I don’t know how it is for other directors, but I have a strong sense of rhythm and dialogue. Someone told me When I read the script, there was a musicality to it. I think that helps actors learn their lines better, giving them a sense of rhythm. They’re speaking in this language, Tola, so the first thing is: Do I believe it in the eyes? Beyah wants something from Geirr, so do I believe Safia’s performance that she really wants this thing? Because they’re not speaking in English, you’re not worried about the words, you’re only worried about the intent.

And then it’s just that thing of: Does it have a rhythm? Does it feel lived-in? Are there colloquialisms? Does this line have too many syllables? Can we shorten it and make it feel more lived-in, that these two people are friends, as opposed to strangers who have just met? They would have a different way of talking to each other. So yeah, you’re just feeling it in the moment. We didn’t write an encyclopedia — it was a script, and all you ask after every take is, Did I believe it? And if you say no, you do it again.

A paleolithic man with a torch stands in absolute pitch-black darkness with his back to the camera in Out of Darkness Image: Bleecker Street

The movie takes full advantage of beautiful, misty Scotland landscapes.
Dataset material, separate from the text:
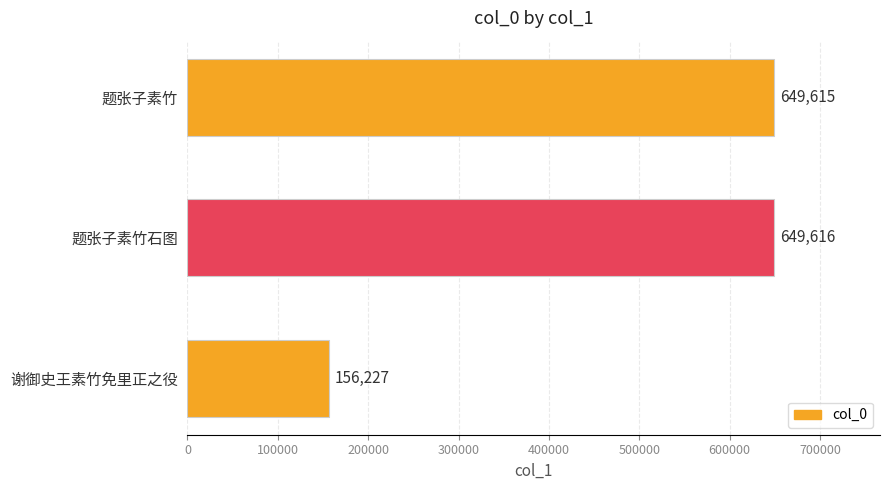

What is the sum of all values?

1455458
How did the land change how you wanted to stage action and some of the creepier horror beats?

Originally at the midpoint of the film, they come across what we called the “blood pit.” Originally, that blood pit was supposed to be at the bottom of like a 30-foot cliff. And we couldn’t find a 30-foot cliff anywhere within 45 minutes of our hotel, so we eventually had to change it and create this rock that became an altar. And something quite horrible happens at that altar that was originally supposed to be something that involves the cliff. A convoluted example, but one of those moments where myself and Ruth looked at each other and said, “We’re not going to find this, we need to think of something else.” And then the thing you think up is infinitely better.
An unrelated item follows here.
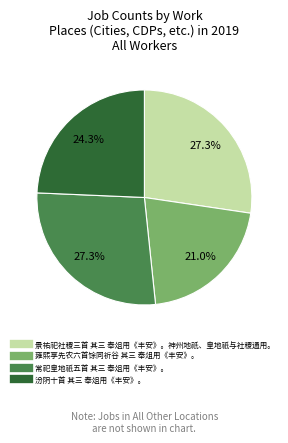

Count the number of slices in the pie.

4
We were in some locations where you’re up to your ankles in marshy bog. So we couldn’t put any tracks down there, but I didn’t want to go handheld. So it’s Can we get it so it’s going to be flat, and not sinking halfway through the shot? It was a challenge every day. Even with the weather changing from day to day, you would see a location in beautiful sunshine, and then you get there and it’s 40-mile-an-hour winds. That changes the performance, that changes how you’re going to shoot it, it changes your energy levels. So you are reacting to things every day, but trying to hold onto that thesis, how each scene leads us toward the denouement. As long as you have that thesis tattooed under your eyelids, you’re good.

Who or what was the guiding light that kept you going through this?
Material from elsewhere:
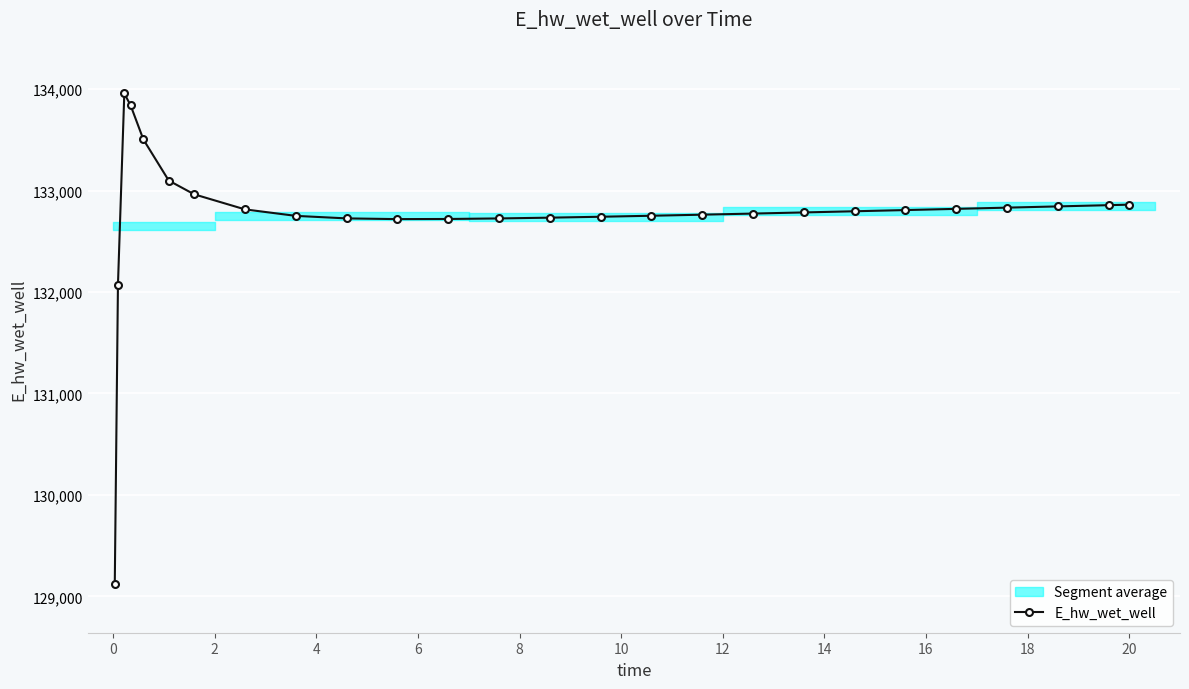

How many categories are shown in the chart?

26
I’m a disciple of David Fincher. I saw Seven too young, and that formed a lot of my character. I also came of age when [Steven] Soderbergh was making some extremely interesting movies. But even going back to John Ford, or Hitchcock, or Polanski — are you allowed to say Polanski? — just any filmmaker that has an idea of what the hell they want to do and executes it, and it looks like there’s been a plan, that’s a good start.

Let the record show you also have a giant Akira poster hanging on your office wall.

I convinced my dad to buy me Akira on VHS when I was 11 because he thought it was a Disney movie! While the rest of my friends were watching actual Disney movies, I was watching Akira.